__WORK ORDER__. Each line from the first entry to the line with "119: (363, 814)", both included, is to be returned unchanged, with any pictures dropped.

===== EXERCISE DATA

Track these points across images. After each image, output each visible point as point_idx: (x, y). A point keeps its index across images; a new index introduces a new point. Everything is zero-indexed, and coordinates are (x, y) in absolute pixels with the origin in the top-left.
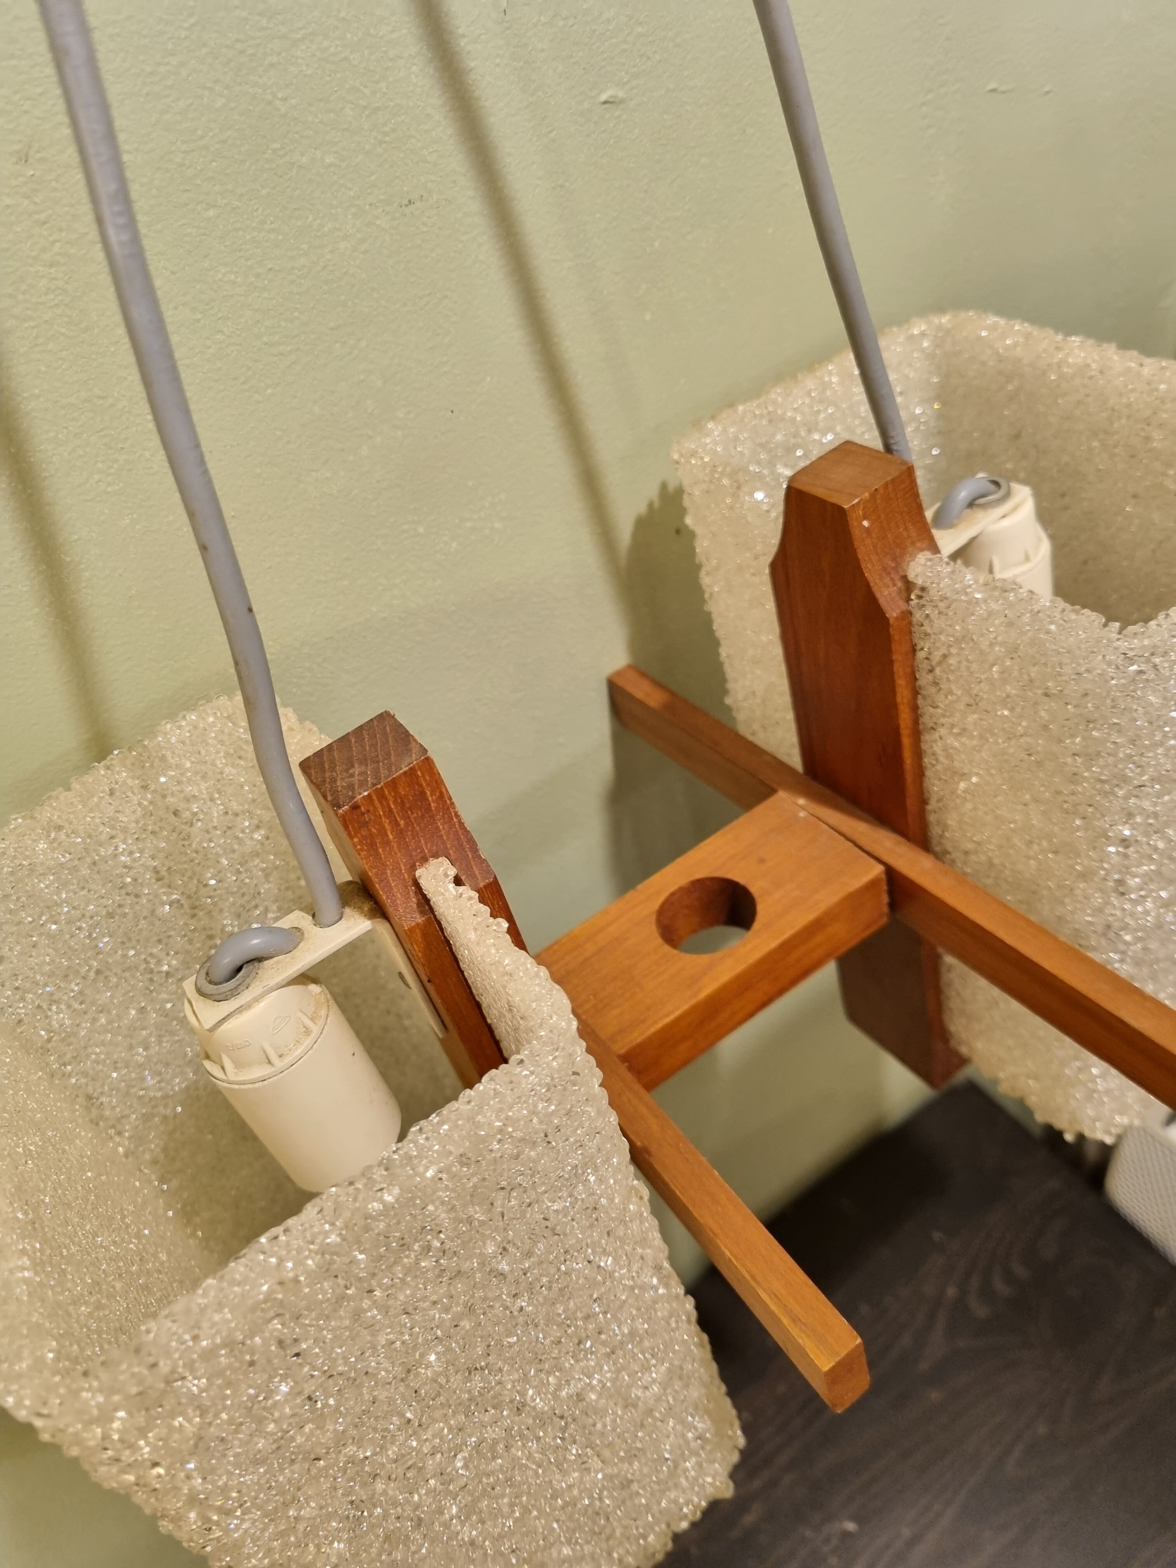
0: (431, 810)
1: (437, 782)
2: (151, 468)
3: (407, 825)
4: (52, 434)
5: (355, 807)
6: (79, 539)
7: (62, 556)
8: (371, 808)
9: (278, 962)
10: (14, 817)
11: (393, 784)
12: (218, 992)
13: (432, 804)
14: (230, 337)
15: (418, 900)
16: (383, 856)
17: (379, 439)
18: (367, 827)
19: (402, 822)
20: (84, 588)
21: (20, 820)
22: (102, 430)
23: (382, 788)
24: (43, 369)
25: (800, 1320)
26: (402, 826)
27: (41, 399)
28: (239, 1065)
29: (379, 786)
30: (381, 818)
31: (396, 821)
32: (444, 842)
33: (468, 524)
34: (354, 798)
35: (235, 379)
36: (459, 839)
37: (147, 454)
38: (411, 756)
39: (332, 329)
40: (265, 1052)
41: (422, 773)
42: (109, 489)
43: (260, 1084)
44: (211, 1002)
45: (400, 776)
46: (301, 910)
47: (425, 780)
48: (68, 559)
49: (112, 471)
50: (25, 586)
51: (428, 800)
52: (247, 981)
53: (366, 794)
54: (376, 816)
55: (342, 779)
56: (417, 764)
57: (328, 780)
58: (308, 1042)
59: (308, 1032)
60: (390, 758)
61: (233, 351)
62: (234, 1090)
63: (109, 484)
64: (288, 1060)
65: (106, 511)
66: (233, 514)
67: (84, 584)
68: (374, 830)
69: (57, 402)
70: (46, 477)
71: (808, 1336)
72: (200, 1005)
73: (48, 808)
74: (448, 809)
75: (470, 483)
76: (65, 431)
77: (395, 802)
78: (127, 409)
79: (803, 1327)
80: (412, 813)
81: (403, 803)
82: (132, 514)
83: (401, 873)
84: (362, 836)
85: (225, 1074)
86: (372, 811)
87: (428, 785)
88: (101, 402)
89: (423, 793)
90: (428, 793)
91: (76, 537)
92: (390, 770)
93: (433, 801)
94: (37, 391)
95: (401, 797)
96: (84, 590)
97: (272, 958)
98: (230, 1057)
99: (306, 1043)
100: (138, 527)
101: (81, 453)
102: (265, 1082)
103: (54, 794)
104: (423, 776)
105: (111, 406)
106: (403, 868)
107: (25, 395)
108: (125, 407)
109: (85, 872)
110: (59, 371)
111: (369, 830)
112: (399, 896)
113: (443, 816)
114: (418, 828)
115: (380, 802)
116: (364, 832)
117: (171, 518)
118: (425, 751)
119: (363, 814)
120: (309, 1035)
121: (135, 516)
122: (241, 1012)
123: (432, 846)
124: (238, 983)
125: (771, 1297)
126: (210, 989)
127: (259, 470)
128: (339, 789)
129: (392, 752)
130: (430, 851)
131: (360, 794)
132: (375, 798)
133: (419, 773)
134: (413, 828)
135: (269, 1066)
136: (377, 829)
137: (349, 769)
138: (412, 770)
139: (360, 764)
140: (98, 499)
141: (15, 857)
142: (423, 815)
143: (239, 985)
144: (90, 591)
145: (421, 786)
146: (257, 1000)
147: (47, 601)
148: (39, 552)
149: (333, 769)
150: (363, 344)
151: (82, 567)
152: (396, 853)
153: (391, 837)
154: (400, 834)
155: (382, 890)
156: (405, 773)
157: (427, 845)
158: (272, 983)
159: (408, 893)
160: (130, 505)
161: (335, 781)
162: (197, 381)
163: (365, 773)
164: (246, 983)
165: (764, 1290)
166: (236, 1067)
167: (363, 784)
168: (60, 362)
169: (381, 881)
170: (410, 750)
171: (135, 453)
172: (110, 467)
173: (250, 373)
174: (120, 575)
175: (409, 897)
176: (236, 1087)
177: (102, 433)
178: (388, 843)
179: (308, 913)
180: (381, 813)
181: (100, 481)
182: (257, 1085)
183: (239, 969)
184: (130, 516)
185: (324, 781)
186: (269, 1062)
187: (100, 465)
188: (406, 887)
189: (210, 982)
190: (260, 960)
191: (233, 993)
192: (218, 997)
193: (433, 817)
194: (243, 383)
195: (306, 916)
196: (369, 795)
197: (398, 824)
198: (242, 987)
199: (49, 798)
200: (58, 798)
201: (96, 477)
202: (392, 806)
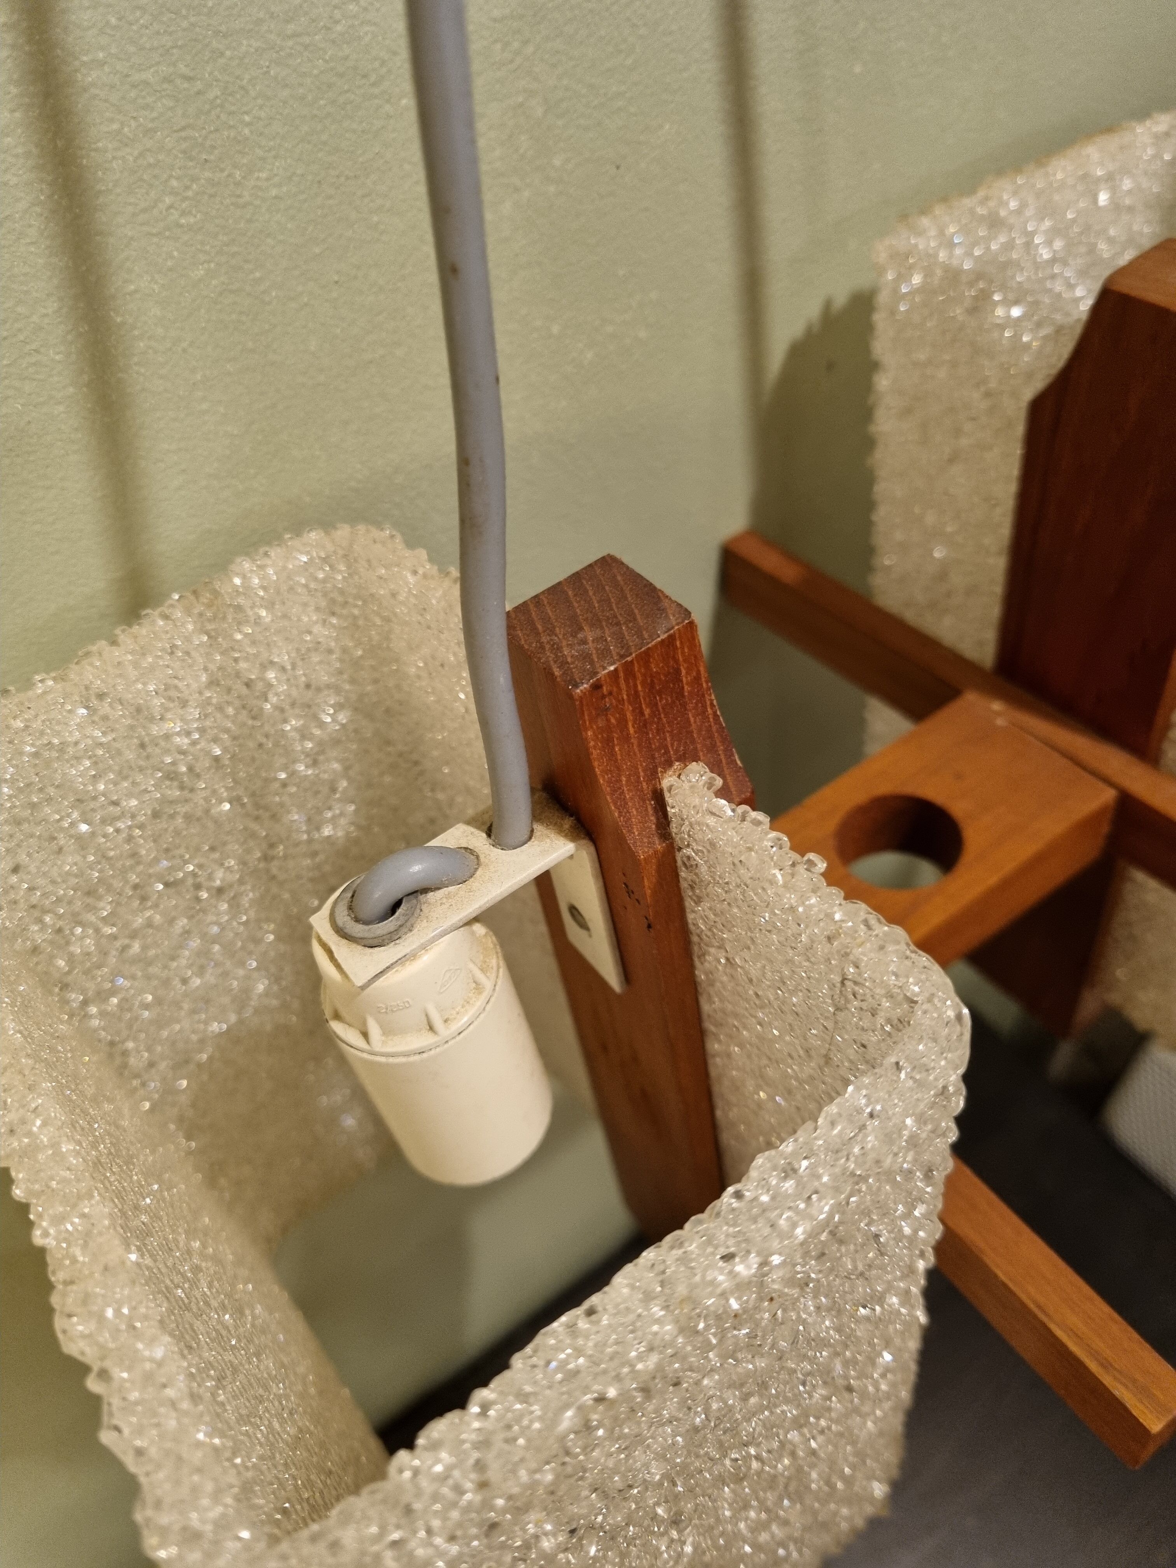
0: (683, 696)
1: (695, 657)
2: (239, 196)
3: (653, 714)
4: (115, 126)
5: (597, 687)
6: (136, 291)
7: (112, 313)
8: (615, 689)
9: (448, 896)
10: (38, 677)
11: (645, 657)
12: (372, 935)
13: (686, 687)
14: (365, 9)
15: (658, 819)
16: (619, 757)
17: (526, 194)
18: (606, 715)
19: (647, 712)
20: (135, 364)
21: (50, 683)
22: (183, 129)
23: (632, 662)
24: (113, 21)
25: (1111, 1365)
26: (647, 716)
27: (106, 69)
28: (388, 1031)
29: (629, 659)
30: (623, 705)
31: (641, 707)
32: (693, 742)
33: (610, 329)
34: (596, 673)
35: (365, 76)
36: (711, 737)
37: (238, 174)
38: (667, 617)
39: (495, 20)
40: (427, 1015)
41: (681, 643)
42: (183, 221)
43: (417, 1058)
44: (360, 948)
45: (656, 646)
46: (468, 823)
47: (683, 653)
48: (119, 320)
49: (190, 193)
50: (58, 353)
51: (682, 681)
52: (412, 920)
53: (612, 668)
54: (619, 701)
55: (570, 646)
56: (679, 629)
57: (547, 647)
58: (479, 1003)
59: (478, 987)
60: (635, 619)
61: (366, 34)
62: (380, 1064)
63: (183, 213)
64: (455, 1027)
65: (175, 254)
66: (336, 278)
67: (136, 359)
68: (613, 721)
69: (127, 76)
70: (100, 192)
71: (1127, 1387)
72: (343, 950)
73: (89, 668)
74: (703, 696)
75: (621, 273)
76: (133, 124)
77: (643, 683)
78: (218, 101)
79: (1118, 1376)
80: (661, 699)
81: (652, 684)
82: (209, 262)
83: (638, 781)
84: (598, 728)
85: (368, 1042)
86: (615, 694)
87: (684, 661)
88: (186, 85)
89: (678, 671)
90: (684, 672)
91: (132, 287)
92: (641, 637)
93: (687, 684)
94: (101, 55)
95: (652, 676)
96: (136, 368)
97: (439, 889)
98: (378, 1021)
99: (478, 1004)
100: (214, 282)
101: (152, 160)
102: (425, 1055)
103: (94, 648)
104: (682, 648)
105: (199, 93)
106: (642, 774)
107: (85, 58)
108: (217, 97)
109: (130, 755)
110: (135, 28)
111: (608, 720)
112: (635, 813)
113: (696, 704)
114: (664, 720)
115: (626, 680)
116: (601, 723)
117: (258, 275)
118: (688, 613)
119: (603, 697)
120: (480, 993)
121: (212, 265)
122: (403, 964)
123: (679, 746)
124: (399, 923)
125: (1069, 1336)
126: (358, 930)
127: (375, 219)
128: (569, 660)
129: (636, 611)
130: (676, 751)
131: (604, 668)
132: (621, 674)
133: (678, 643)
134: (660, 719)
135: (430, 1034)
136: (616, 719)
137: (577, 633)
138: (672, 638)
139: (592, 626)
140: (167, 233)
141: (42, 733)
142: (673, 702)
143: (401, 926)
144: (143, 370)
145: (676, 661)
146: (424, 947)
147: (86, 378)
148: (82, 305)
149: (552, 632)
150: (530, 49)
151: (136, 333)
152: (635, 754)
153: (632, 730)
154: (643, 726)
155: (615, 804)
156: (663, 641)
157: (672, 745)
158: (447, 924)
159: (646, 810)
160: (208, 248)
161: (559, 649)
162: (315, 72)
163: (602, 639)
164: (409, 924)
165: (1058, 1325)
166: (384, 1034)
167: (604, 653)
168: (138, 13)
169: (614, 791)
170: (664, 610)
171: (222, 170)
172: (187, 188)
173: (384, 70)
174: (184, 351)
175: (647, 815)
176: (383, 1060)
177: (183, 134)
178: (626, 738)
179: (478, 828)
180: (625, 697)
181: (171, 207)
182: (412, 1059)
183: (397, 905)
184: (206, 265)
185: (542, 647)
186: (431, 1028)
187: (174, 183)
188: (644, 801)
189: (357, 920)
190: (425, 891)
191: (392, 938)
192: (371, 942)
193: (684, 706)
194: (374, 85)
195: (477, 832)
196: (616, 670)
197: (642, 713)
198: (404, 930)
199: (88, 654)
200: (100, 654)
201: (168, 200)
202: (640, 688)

==========

__OUTPUT FOR THIS TASK__.
Track these points across images. After each image, output each visible point as point_idx: (x, y). A point keeps its index across images; a new index introduces a new point. Everything is zero-indexed, and coordinates are (x, y) in absolute pixels with the origin in the top-left.
0: (431, 810)
1: (437, 782)
2: (151, 468)
3: (407, 825)
4: (52, 434)
5: (355, 807)
6: (79, 539)
7: (62, 556)
8: (371, 808)
9: (278, 962)
10: (14, 817)
11: (393, 784)
12: (218, 992)
13: (432, 804)
14: (230, 337)
15: (418, 900)
16: (383, 856)
17: (379, 439)
18: (367, 827)
19: (402, 822)
20: (84, 588)
21: (20, 820)
22: (102, 430)
23: (382, 788)
24: (43, 369)
25: (800, 1320)
26: (402, 826)
27: (41, 399)
28: (239, 1065)
29: (379, 786)
30: (381, 818)
31: (396, 821)
32: (444, 842)
33: (468, 524)
34: (354, 798)
35: (235, 379)
36: (459, 839)
37: (147, 454)
38: (411, 756)
39: (332, 329)
40: (265, 1052)
41: (422, 773)
42: (109, 489)
43: (260, 1084)
44: (211, 1002)
45: (400, 776)
46: (301, 910)
47: (425, 780)
48: (68, 559)
49: (112, 471)
50: (25, 586)
51: (428, 800)
52: (247, 981)
53: (366, 794)
54: (376, 816)
55: (342, 779)
56: (417, 764)
57: (328, 780)
58: (308, 1042)
59: (308, 1032)
60: (390, 758)
61: (233, 351)
62: (234, 1090)
63: (109, 484)
64: (288, 1060)
65: (106, 511)
66: (233, 514)
67: (84, 584)
68: (374, 830)
69: (57, 402)
70: (46, 477)
71: (808, 1336)
72: (200, 1005)
73: (48, 808)
74: (448, 809)
75: (470, 483)
76: (65, 431)
77: (395, 802)
78: (127, 409)
79: (803, 1327)
80: (412, 813)
81: (403, 803)
82: (132, 514)
83: (401, 873)
84: (362, 836)
85: (225, 1074)
86: (372, 811)
87: (428, 785)
88: (101, 402)
89: (423, 793)
90: (428, 793)
91: (76, 537)
92: (390, 770)
93: (433, 801)
94: (37, 391)
95: (401, 797)
96: (84, 590)
97: (272, 958)
98: (230, 1057)
99: (306, 1043)
100: (138, 527)
101: (81, 453)
102: (265, 1082)
103: (54, 794)
104: (423, 776)
105: (111, 406)
106: (403, 868)
107: (25, 395)
108: (125, 407)
109: (85, 872)
110: (59, 371)
111: (369, 830)
112: (399, 896)
113: (443, 816)
114: (418, 828)
115: (380, 802)
116: (364, 832)
117: (171, 518)
118: (425, 751)
119: (363, 814)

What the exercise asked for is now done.